### BRIEF
Reproduce the data shown below exactly.

### SUPPLIED INFORMATION
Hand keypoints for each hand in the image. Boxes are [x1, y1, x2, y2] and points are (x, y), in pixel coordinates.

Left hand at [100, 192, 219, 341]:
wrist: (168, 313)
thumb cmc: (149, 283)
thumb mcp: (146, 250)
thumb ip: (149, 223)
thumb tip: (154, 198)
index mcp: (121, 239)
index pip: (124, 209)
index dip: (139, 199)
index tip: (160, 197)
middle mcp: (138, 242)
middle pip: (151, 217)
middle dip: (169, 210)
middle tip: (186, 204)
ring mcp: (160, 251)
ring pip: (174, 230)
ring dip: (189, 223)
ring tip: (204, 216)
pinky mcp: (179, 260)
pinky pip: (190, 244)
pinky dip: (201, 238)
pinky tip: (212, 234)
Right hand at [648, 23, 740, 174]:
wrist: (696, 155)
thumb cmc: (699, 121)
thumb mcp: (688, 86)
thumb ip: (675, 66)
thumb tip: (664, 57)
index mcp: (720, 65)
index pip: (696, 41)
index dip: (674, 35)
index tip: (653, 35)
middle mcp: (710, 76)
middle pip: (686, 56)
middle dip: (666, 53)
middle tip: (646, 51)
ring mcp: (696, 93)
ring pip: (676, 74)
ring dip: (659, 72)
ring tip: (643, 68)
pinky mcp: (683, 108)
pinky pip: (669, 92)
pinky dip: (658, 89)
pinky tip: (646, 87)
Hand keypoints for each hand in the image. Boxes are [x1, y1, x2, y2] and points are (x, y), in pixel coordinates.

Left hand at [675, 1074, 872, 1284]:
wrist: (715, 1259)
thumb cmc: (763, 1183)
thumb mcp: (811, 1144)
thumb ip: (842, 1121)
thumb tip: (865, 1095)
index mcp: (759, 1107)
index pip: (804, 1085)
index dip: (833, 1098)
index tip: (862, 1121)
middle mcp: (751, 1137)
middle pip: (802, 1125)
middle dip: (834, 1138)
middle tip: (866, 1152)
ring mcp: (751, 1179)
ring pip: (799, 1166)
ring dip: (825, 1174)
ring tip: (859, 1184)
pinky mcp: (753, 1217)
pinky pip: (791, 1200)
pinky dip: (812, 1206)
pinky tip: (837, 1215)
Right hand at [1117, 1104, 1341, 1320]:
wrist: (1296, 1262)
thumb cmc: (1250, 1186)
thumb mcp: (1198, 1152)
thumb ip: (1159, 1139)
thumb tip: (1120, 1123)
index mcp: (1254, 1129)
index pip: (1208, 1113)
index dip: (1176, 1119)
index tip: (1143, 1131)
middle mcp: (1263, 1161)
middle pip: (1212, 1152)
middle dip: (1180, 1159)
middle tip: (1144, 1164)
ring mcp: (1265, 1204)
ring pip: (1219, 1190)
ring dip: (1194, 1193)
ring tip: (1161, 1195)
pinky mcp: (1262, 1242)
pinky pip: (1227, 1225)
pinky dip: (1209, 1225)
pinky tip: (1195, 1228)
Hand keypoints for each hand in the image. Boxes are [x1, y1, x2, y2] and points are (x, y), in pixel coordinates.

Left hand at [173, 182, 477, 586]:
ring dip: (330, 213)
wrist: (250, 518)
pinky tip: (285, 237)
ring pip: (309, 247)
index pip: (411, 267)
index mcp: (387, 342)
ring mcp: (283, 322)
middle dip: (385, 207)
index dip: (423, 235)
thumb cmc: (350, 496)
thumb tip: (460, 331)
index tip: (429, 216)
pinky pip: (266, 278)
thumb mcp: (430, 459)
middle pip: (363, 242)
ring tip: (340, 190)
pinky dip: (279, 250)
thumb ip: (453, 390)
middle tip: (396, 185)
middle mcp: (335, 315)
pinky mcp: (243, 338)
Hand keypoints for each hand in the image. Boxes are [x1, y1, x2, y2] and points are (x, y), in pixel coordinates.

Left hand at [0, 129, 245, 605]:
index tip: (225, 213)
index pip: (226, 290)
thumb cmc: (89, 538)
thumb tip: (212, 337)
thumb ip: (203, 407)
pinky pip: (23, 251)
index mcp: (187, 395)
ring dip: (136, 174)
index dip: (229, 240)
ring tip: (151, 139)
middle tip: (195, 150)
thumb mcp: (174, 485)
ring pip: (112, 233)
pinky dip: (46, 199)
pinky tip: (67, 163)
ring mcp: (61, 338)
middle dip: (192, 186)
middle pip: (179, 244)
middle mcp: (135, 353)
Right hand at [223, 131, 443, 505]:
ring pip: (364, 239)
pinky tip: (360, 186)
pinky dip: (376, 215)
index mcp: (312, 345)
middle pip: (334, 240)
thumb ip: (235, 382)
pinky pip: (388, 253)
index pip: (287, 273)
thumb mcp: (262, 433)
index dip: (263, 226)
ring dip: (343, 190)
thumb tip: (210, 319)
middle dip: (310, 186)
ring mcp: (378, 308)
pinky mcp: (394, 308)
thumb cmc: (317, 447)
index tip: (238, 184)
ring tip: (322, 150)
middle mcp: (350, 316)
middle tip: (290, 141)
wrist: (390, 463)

### EXERCISE RESULT
Hand keypoints for each hand in the image. Boxes are [x1, y1, x2, y2] and points are (x, y), in pixel coordinates.

Left hand at [100, 192, 219, 341]:
wrist: (168, 313)
thumb cmc: (149, 283)
thumb mcp: (146, 250)
thumb ip: (149, 223)
thumb tip: (154, 198)
index mcp: (121, 239)
index pip: (124, 209)
index dip: (139, 199)
index tip: (160, 197)
middle mcp: (138, 242)
middle pip: (151, 217)
middle dip: (169, 210)
middle tip: (186, 204)
ring mcp: (160, 251)
ring pip: (174, 230)
ring dip: (189, 223)
ring tip: (204, 216)
pinky mcp: (179, 260)
pinky pip: (190, 244)
pinky dip: (201, 238)
pinky tip: (212, 234)
Right hand at [648, 23, 740, 174]:
wrist: (696, 155)
thumb cmc: (699, 121)
thumb mcp: (688, 86)
thumb ip: (675, 66)
thumb tip: (664, 57)
index mcp: (720, 65)
index pip: (696, 41)
index dip: (674, 35)
index tip: (653, 35)
middle mcp: (710, 76)
middle pip: (686, 56)
middle dip: (666, 53)
middle tip: (646, 51)
ring mcp: (696, 93)
ring pip: (676, 74)
ring dip: (659, 72)
ring tip: (643, 68)
pinky mcp: (683, 108)
pinky pip: (669, 92)
pinky dip: (658, 89)
pinky tip: (646, 87)
Hand keypoints for each hand in the image. Boxes are [x1, y1, x2, y2] and points are (x, y), in pixel coordinates.

Left hand at [675, 1074, 872, 1284]:
wrist: (715, 1259)
thumb cmc: (763, 1183)
thumb mcp: (811, 1144)
thumb ip: (842, 1121)
thumb tip: (865, 1095)
index mcp: (759, 1107)
index pip: (804, 1085)
index dip: (833, 1098)
index tip: (862, 1121)
middle mcp: (751, 1137)
middle pip: (802, 1125)
middle dip: (834, 1138)
middle tip: (866, 1152)
ring mcp: (751, 1179)
ring pip: (799, 1166)
ring dip: (825, 1174)
ring tip: (859, 1184)
pinky mcp: (753, 1217)
pinky pip: (791, 1200)
pinky dip: (812, 1206)
pinky tip: (837, 1215)
Right hand at [1117, 1104, 1341, 1320]:
wrist: (1296, 1262)
thumb cmc: (1250, 1186)
thumb mcp: (1198, 1152)
thumb ip: (1159, 1139)
thumb tip: (1120, 1123)
index mcp: (1254, 1129)
index pip: (1208, 1113)
index dip: (1176, 1119)
index tip: (1143, 1131)
middle mcp: (1263, 1161)
middle pip: (1212, 1152)
middle dip: (1180, 1159)
middle tip: (1144, 1164)
ring mcp: (1265, 1204)
ring pip: (1219, 1190)
ring dip: (1194, 1193)
ring tip: (1161, 1195)
pinky mcp: (1262, 1242)
pinky pip: (1227, 1225)
pinky dip: (1209, 1225)
pinky tip: (1195, 1228)
Hand keypoints for each hand in the image. Boxes are [x1, y1, x2, y2] and points are (x, y), in pixel coordinates.

Left hand at [173, 182, 477, 586]:
ring dip: (330, 213)
wrist: (250, 518)
pinky tip: (285, 237)
ring pip: (309, 247)
index pip: (411, 267)
index mcp: (387, 342)
ring mcp: (283, 322)
middle dip: (385, 207)
index dip: (423, 235)
thumb cmc: (350, 496)
thumb tip: (460, 331)
index tip: (429, 216)
pinky pip: (266, 278)
thumb mcp: (430, 459)
middle pip: (363, 242)
ring tip: (340, 190)
pinky dip: (279, 250)
thumb ip: (453, 390)
middle tip: (396, 185)
middle mcp: (335, 315)
pinky mcp: (243, 338)
Hand keypoints for each hand in the image. Boxes are [x1, y1, x2, y2] and points are (x, y), in pixel coordinates.

Left hand at [0, 129, 245, 605]:
index tip: (225, 213)
index pip: (226, 290)
thumb cmc: (89, 538)
thumb tip: (212, 337)
thumb ip: (203, 407)
pinky pip: (23, 251)
index mcp: (187, 395)
ring dip: (136, 174)
index dip: (229, 240)
ring tip: (151, 139)
middle tip: (195, 150)
thumb mcp: (174, 485)
ring pip: (112, 233)
pinky dip: (46, 199)
pinky tip: (67, 163)
ring mcp: (61, 338)
middle dip: (192, 186)
middle pip: (179, 244)
middle mcp: (135, 353)
Right hand at [223, 131, 443, 505]:
ring pip: (364, 239)
pinky tip: (360, 186)
pinky dip: (376, 215)
index mcp: (312, 345)
middle pip: (334, 240)
thumb ip: (235, 382)
pinky pip: (388, 253)
index pip: (287, 273)
thumb mcp: (262, 433)
index dip: (263, 226)
ring dip: (343, 190)
thumb tip: (210, 319)
middle dip: (310, 186)
ring mcp: (378, 308)
pinky mcp: (394, 308)
thumb cmc: (317, 447)
index tip: (238, 184)
ring tip: (322, 150)
middle mcp: (350, 316)
middle tip: (290, 141)
wrist: (390, 463)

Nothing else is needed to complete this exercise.